Tooru Mizuno

University of Manitoba, Canada

Abstract

[O05] Regulation of food intake by xenin

The central nervous system (CNS) plays an important role in the regulation of energy balance by integrating a variety of humoral, hormonal, and neural signals.  Included among these are hormones which are synthesized and secreted by the gastrointestinal tract.  Xenin is a 25-amino acid peptide that was initially identified in human gastric mucosa.  Xenin is structurally similar to neurotensin which functions as a satiety factor and binds to neurotensin receptor 1 (Ntsr1) with an affinity comparable to that of neurotensin.  Neurotensin-induced anorexia is mediated through the Ntsr1, while the specific receptors for xenin have not yet been identified.  Similar to other anorectic gastrointestinal peptides, levels of circulating xenin increase after a meal, and intraperitoneal (i.p.) and intracerebroventricular (i.c.v.) administration of xenin reduces food intake in rats and chicks.  These findings suggest that xenin may also regulate food intake by acting as a satiety factor.  However, little is known about the mechanisms by which xenin regulates food intake.  Furthermore, whether xenin plays a role in the regulation of energy expenditure and body weight remains unknown.  Based on similarities in structure and biological function (e.g. feeding suppression) between xenin and neurotensin, we hypothesized that xenin inhibits feeding, increases energy expenditure, and reduces body weight by acting through Ntsr1 in the CNS.  We found that (1) both i.p. and i.c.v. injections of xenin reduce food intake in lean and obese mice, (2) daily i.p. and i.c.v. injections of xenin reduce body weight gain in lean and obese mice, (3) the feeding-suppressing effect of xenin is mediated by Ntsr1, but not by the melanocortin system, and (4) the i.p. xenin stimulates specific regions of the CNS.  These findings suggest that xenin regulates food intake through the activation of specific CNS pathways and that enhancement of xenin action is a potential strategy to ameliorate obesity.

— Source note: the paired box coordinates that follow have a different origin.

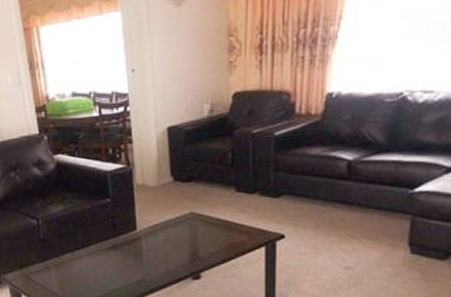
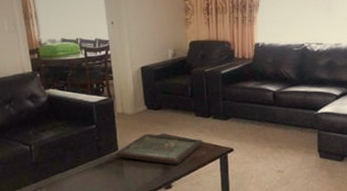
board game: none [133,211,244,251] -> present [115,133,203,165]

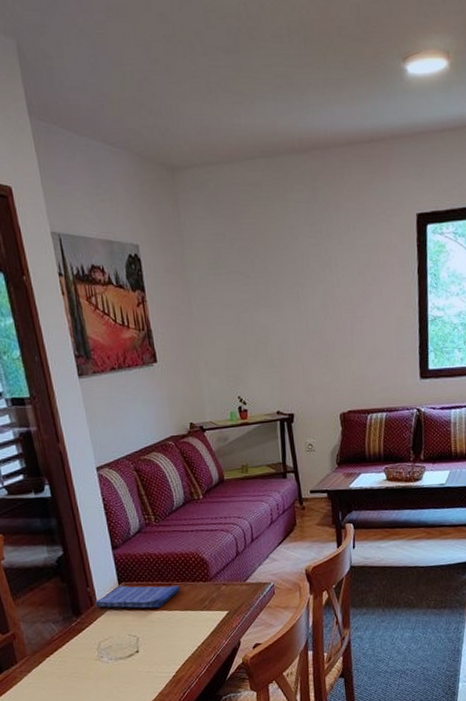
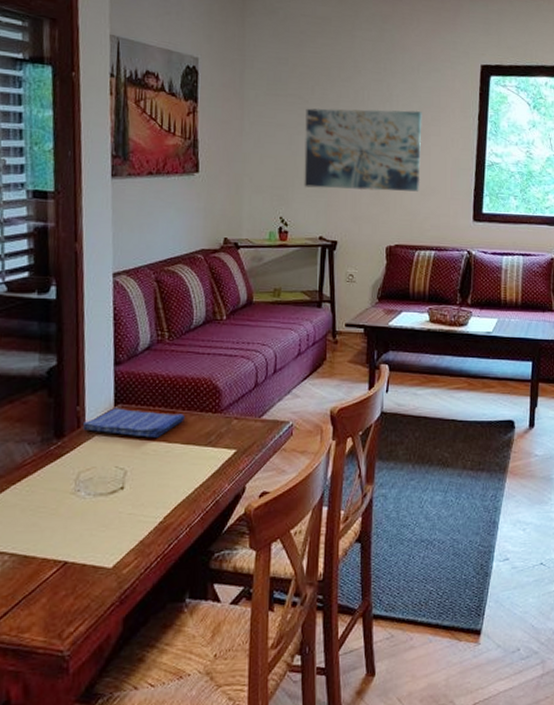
wall art: none [249,271,366,364] -> present [304,108,422,192]

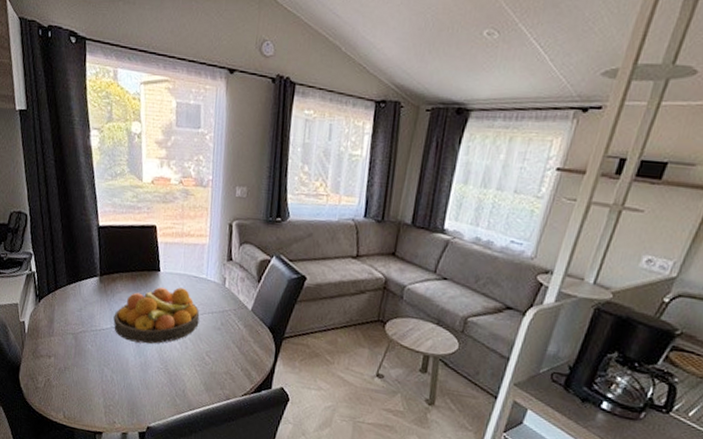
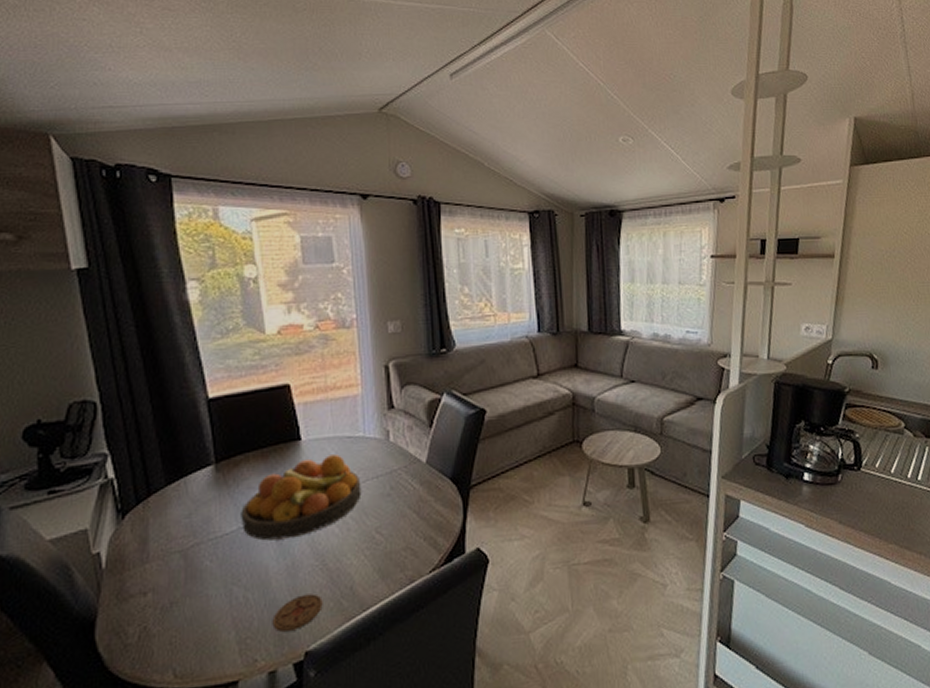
coaster: none [127,386,163,410] -> present [272,593,323,632]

Keywords: Gastrointestinal peptide; Central nervous system; Feeding; Obesity

Biography

I received my Ph.D. in Physiology at Yokohama City University School of Medicine in Japan in 1994.  Afterwards I went to Fishberg Center for Neurobiology at Mount Sinai School of Medicine in New York and Beth Israel Deaconess Medical Center at Harvard Medical School to receive post-doctoral training.  In 2004, I came to the University of Manitoba’s Department of Physiology as Assistant Professor and Canada Research Chair.  My research focuses on obesity and metabolic control.  More specifically, I study roles of neuropeptides and gastrointestinal peptides in the regulation of appetite and metabolism.